Ethernet-APL basiert auf dem industriellen Standard IEEE 802.3cg (10BASE-T1L), der eine vollduplexfähige Ethernet-Kommunikation mit 10 Mbit/s über eine verdrillte Zweidrahtleitung erlaubt. Der entscheidende Unterschied: Während 10BASE-T1L primär für industrielle Gebäudeautomation gedacht ist, wurde Ethernet-APL so weiterentwickelt, dass es den strengen Anforderungen der Prozessindustrie genügt:

  • Kabellängen bis 1000 m (ohne Switch)
  • Zweidraht-Technologie (für Daten + Stromversorgung = Power over Data Line, PoDL)
  • Explosionsschutz gemäß IEC TS 60079-47 (2-WISE)
  • Integrierter galvanischer Schutz und Spannungsbegrenzung für den Einsatz in Zone 0
  • Segmentierung über APL-Switches mit Trunk/Spur-Topologien
  • Reduzierte Stromversorgung (bis 500 mW) für eigensichere Feldgeräte

Ethernet-APL stellt dabei ausschließlich die physikalische Übertragungsschicht bereit – also Layer 1 des OSI-Modells. Die darüber liegenden Kommunikationsprotokolle (z. B. PROFINET, EtherNet/IP, HART-IP oder OPC UA) laufen transparent auf dieser Infrastruktur.

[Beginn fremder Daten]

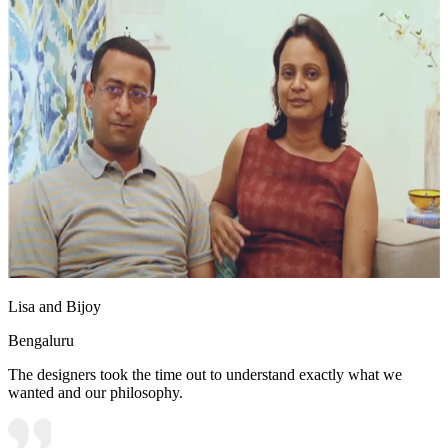
Lisa and Bijoy
Bengaluru
The designers took the time out to understand exactly what we
wanted and our philosophy.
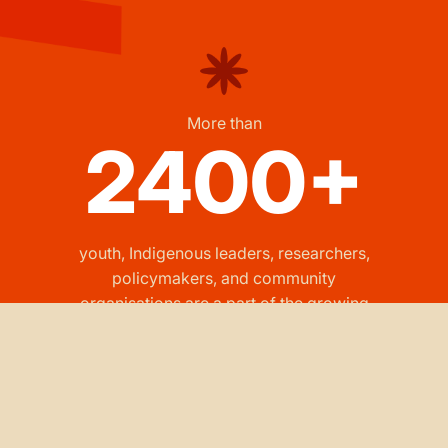
More than
2400+
youth, Indigenous leaders, researchers,
policymakers, and community
organisations are a part of the growing
RAYS network.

Vorteile und industrielle Bedeutung

Ethernet-APL verbindet die Vorteile klassischer Ethernet-Kommunikation mit den robusten Anforderungen der Prozessautomatisierung. Zu den wichtigsten Vorteilen zählen:

  • Einheitliche Infrastruktur vom ERP-System bis zum Feldgerät (Single Ethernet Backbone)
  • Hohe Bandbreite für Diagnosedaten, Parameter, Zustände und Zustandsüberwachung
  • Zukunftssichere Integration in IIoT- und Industrie-4.0-Architekturen
  • Einfacheres Asset Management und Condition Monitoring
  • Reduzierung von Gateways, Konvertern und Parallelverkabelungen
  • Kompatibilität mit bestehender Ethernet-IT-Infrastruktur

Durch die vollständige Digitalisierung der Feldebene wird Ethernet-APL zu einem Schlüssel für den Aufbau modularer Anlagen, Plug-and-Produce-Szenarien und Digitaler Zwillinge – insbesondere in der chemischen, petrochemischen und pharmazeutischen Industrie.

Praxis und Marktverfügbarkeit

Seit der Spezifikation von Ethernet-APL im Jahr 2021 wächst das Ökosystem an verfügbaren Produkten stetig. Bereits heute bieten mehrere Hersteller APL-fähige Transmitter, Switches, Stromversorgungen und Analysegeräte an. Besonders verbreitet ist der Einsatz in Brownfield-Anlagen, in denen bestehende Leitungen (z. B. Zweidrahtleitungen von 4…20 mA-Systemen) weiterverwendet werden können.

Um eine herstellerübergreifende Interoperabilität zu gewährleisten, werden Zertifizierungen über standardisierte Testverfahren durchgeführt – analog zu den Konformitätsprüfungen bei PROFINET oder FOUNDATION Fieldbus.

Schlussbetrachtung

Ethernet-APL hebt die Prozessautomatisierung auf ein neues Niveau: Erstmals ist eine durchgängige, eigensichere und leistungsfähige Ethernet-Kommunikation bis in explosionsgefährdete Bereiche möglich – ohne Medienbrüche, Gateways oder proprietäre Feldbusprotokolle. Damit bildet Ethernet-APL das Rückgrat für die vollständige Digitalisierung der Feldebene und schafft die Voraussetzungen für transparente Datenflüsse, effizientere Instandhaltung und die Umsetzung intelligenter Industrie-4.0-Konzepte.